Spelling and State of the Uniom

Typo on State of the Union ticket
The word “Union” is misspelled as “Uniom” on this State of the Union ticket. The tickets had to be recalled and reprinted.

Typographical errors plague everyone who writes. Writers who proof their own writing without the help of a second or third pair of eyes know that typos take on a cloak of invisibility, gliding undetected into print.

Readers of blogs and social media comments are generally tolerant of lapses that are clearly the result of misplaced fingers on the keyboard.

In an informal context, a typo like uniom would be recognized as a keyboard slip and (usually) forgiven and passed over without ridicule by an understanding reader.

So why has the typo uniom on the ticket to the 2017 State of the Union speech received so much attention and ridicule?

Typos and grammatical errors on printing intended for serious occasions are seen as an inexcusable lack of professionalism.

The State of the Union tickets were proofed by an employee in the Senate’s Office of the Sergeant at Arms. I don’t know how many people are already employed by this office, but a visit to its website shows job openings for seven positions with salaries ranging from $69,000 to $134,000. If anyone can afford to pay for more than one proofreader, it’s the US Senate’s Sergeant at Arms Office.

An even more embarrassing misspelling that occurred during the previous administration was using the wrong word on a symbolic gift from Secretary of State Hillary Clinton to her Russian counterpart.
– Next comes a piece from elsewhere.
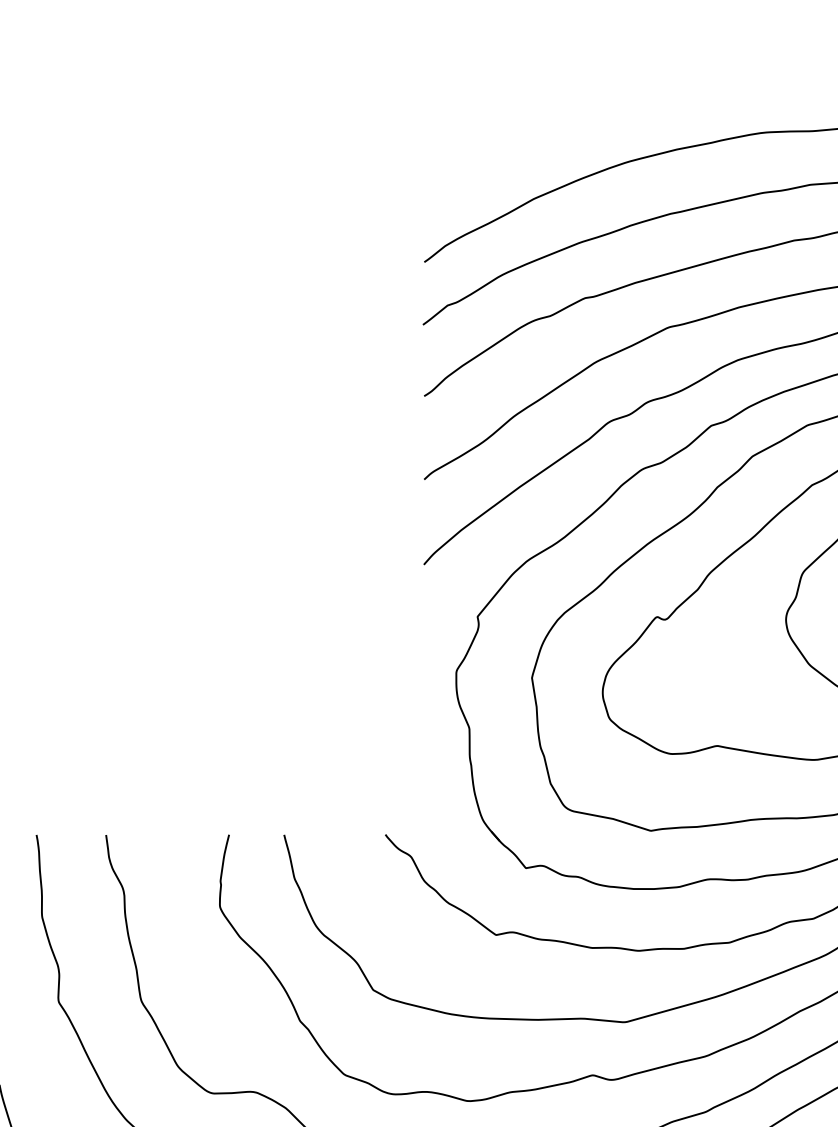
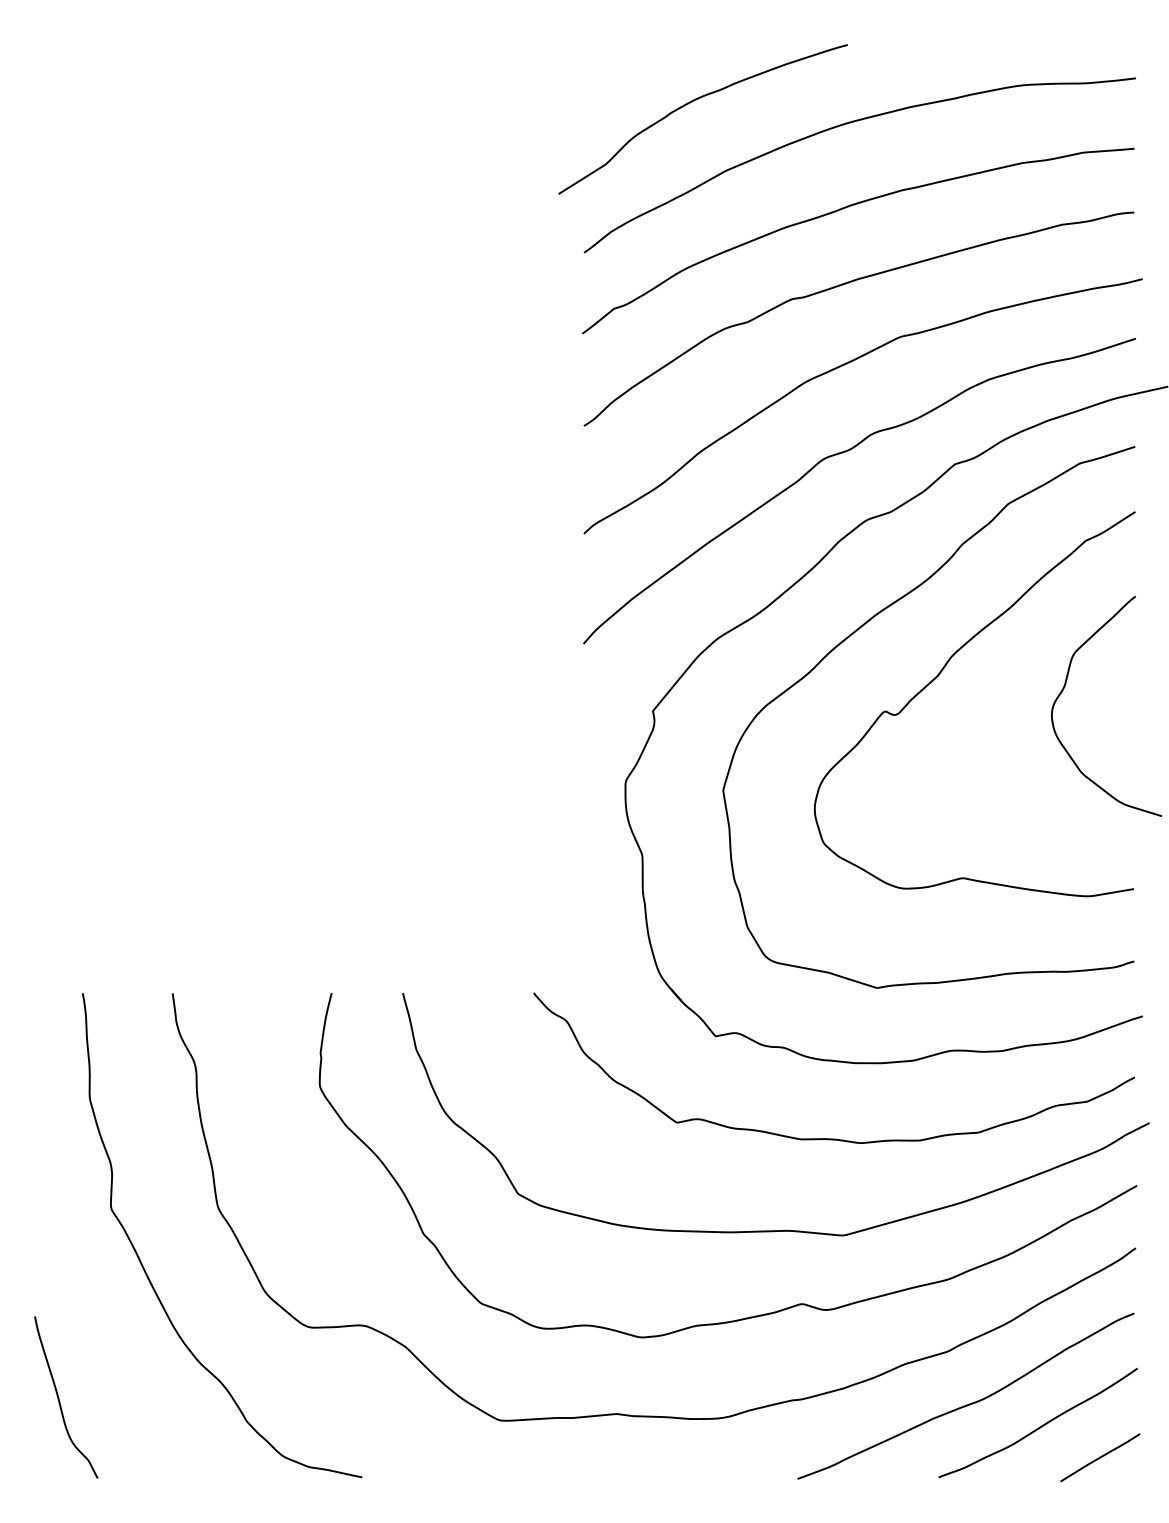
curve: (509, 145) -> (694, 101), added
The object was a specially designed paperweight labeled with the words peregruzka and reset. Its designers believed that peregruzka is Russian for reset.
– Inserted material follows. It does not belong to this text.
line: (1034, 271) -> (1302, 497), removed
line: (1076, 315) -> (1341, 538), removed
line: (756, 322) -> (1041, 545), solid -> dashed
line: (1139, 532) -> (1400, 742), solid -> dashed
The recipient, Sergey Lavrov, pointed out that the Russian word for reset is perezagruzka. The word peregruzka means overcharged.

Gift to symbolize better relations between US and Russia. “Peregruzka,” however, does not mean “reset.”

If anyone ought to have someone who can read Russian, it’s the US State Department.

Most writers I know suffer pangs of mortification when an error finds a way into their published work. That’s how we should feel. Making the effort to get everything right is the respect we owe our readers.

Typos are not only an embarrassment. They also contribute to a waste of money. I don’t know how much it cost to trash and reprint the State of the Union tickets, but I’d guess it was in the thousands. The customized paperweight was probably not cheap either.

Typos and misspelled words in materials produced by public entities are not trivial. Government offices, universities, and trustworthy publications should represent the highest standards of the culture. In US culture, that includes painstaking attention to standard English usage.

As for foreign words, if it’s a matter a diplomacy, they’ better be correct as well.